The next generation of AI tools, like copilots, will rely on advanced models. To make sure these tools are useful for everyone, including marginalized groups, the challenge is to provide fair and equal service to all users. How can systems built on new multimodal foundation models better serve marginalised individuals and groups?
In the past, people tried to make specialized models that could serve marginalized groups equally. However, because different groups have unique needs and challenges, this approach often falls short in meeting the diverse needs of all users. Since foundation models like these are used in many aspects of technology, we need to go beyond fairness based on groups and focus on creating systems that work well for each individual, especially those who are marginalized. (challenge-code MSR-C3)
To do this, we need to define what it means to be marginalized in a way that makes sense both socially and mathematically. This requires knowledge from across arts and humanities research areas that have experience in dealing with the idea of marginalized groups. Solving this challenge means bringing together experts from various fields to turn theories into practical tools and designs.
Ultimately, the goal is to make AI technology that is inclusive and fair, so it doesn’t widen the gap between different groups in society but instead narrows it.

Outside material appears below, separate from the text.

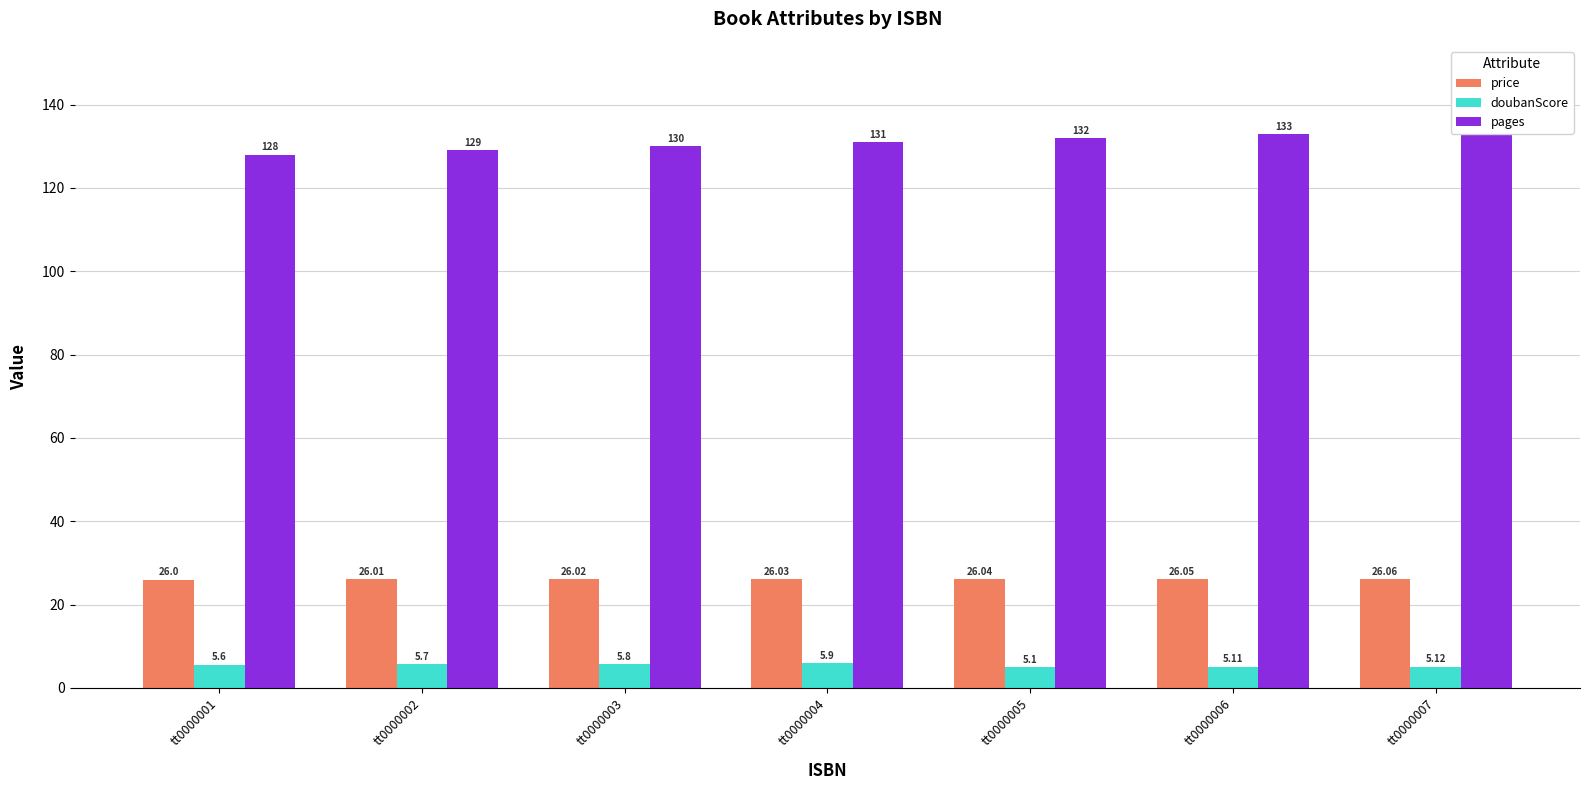

How many values in the pages series are below 131?

3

The Teachable AI Experiences (Tai X) is a multi-disciplinary team at Microsoft Research Lab – Cambridge (MSR) that brings together human experience and machine learning to push the state of the art in human-AI experiences. The multiple disciplines work closely together through the building of systems, addressing questions that arise through human-centred innovation in design patterns and machine learning.
We invite research proposals that draw on a deep understanding of how marginalization has been studied and measured, and researchers who are interested in working with us to think about how we might operationalize some of these concepts into measures or design mitigations that support responsible AI practices. Alongside any research papers, we encourage proposals to include practical outputs useful to industry, such as:
- a white paper on defining the concept of “margins” and the opportunities and fairness challenges that arise when using advanced AI models; and
- socio-technical frameworks that help engineering teams understand how to assess the quality of the AI models they create and the experiences they build using these models, especially when it comes to serving marginalized groups of people.
The Fellow will collaborate with the Teachable AI Experiences team at Microsoft Research Cambridge, UK. This team works on various aspects of human-AI interactions and aims to create systems that address questions related to designing AI in a way that puts people at the centre.
How it will work
- If the application is successful, MSR will work with the fellow to refine the project plan, agreeing on shared goals and outcomes as well as a timeline for shared collaboration milestones and a cadence for meetings virtually and in-person, as appropriate.
- MSR will support the fellow in terms of onboarding and providing an MSR research contact and engaging in regular meetings.
- MSR is set up for hybrid working but a level of in-person contact at our lab in Cambridge, UK would be beneficial, especially towards the start of the project.
- We expect the fellow to factor into their budget proposal travel, accommodation and subsistence costs and any specific research costs they envision.